The project gained momentum in 2003 when Bert and Mary Louise Rosenbush donated their building on Walnut Street to the city in the hopes that it would one day house such a place. While the building has been waiting for occupancy, a group of dedicated people has been working to fulfill the Rosenbush’s vision for their former furniture store.

“For all the people who were in Marengo County when it was settled and even the pre-history, we want to tell their story,” said Mary Jones-Fitts, who has been one of the many people working to get the museum up and running.

Jones-Fitts first had the idea of doing a museum to honor the African American culture of the area, and approached the office of Rep. Artur Davis with the idea in 2006. Soon thereafter, with assistance from Gwen Turner, Jones-Fitts was introduced to other people in the community who had also been hoping to put together such a project, like Kayte Melton.
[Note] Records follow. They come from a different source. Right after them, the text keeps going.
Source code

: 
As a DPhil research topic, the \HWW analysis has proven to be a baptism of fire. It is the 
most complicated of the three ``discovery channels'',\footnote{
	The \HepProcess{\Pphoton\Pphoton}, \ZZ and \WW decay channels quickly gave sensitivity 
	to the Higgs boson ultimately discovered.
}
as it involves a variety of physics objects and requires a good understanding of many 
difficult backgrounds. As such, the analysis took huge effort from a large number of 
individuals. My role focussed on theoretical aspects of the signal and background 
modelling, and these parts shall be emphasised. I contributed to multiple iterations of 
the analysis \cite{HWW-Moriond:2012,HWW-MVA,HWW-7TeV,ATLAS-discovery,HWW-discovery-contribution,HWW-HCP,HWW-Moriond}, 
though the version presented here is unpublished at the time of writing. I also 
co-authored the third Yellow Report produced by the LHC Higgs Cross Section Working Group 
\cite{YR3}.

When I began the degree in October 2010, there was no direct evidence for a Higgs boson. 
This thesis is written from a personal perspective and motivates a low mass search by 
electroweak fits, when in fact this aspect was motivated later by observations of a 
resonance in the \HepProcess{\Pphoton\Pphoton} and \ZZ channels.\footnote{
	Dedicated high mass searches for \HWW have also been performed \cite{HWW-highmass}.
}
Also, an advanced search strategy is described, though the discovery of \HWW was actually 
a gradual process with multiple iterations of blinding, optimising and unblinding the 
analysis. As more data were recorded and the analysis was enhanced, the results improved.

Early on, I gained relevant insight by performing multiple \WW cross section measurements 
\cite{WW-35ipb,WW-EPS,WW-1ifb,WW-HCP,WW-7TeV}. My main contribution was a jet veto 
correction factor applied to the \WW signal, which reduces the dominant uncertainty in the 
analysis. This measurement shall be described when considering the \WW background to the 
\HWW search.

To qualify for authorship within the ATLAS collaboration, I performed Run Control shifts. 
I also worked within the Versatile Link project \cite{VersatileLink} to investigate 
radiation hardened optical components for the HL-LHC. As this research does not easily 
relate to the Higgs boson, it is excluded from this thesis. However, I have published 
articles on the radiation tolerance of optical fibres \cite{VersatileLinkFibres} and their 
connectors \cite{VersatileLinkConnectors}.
Since then, the idea has grown into a tax-exempt incorporation, known as the Marengo County History and Archives Museum Foundation Inc. They have also recently secured a 30-year lease with the city on the very building where the project first began.

According to Kirk Brooker, another key player in the future museum, one of their chief concerns right now is with fundraising. Although they have secured grant funds through the Black Belt Community Foundation, the National Trust for Historic Preservation and other groups, they are constantly seeking out more funds.

“We really want this to be something beyond anything Demopolis has to offer,” Brooker said.

While there has been skepticism in the past about the project moving forward, those who are closely involved say they have simply been trying to put together a high quality facility and do so in the right way, a process that simply takes time, Brooker said.

Preliminary plans for the 9,000 square foot main floor of the Rosenbush building include a specifc display area for each of the major cultures of Marengo County: Native American, French, European, African American, Jewish. Furthermore, there will also be specific displays for the Civil Rights movement and a sports hall of fame area.

Another special part of the project is being made possible by grant funds from the BBCF to the Marengo County Historical Society. The grant will pay for an oral history project focusing on the Civil Rights era with special focus on integration.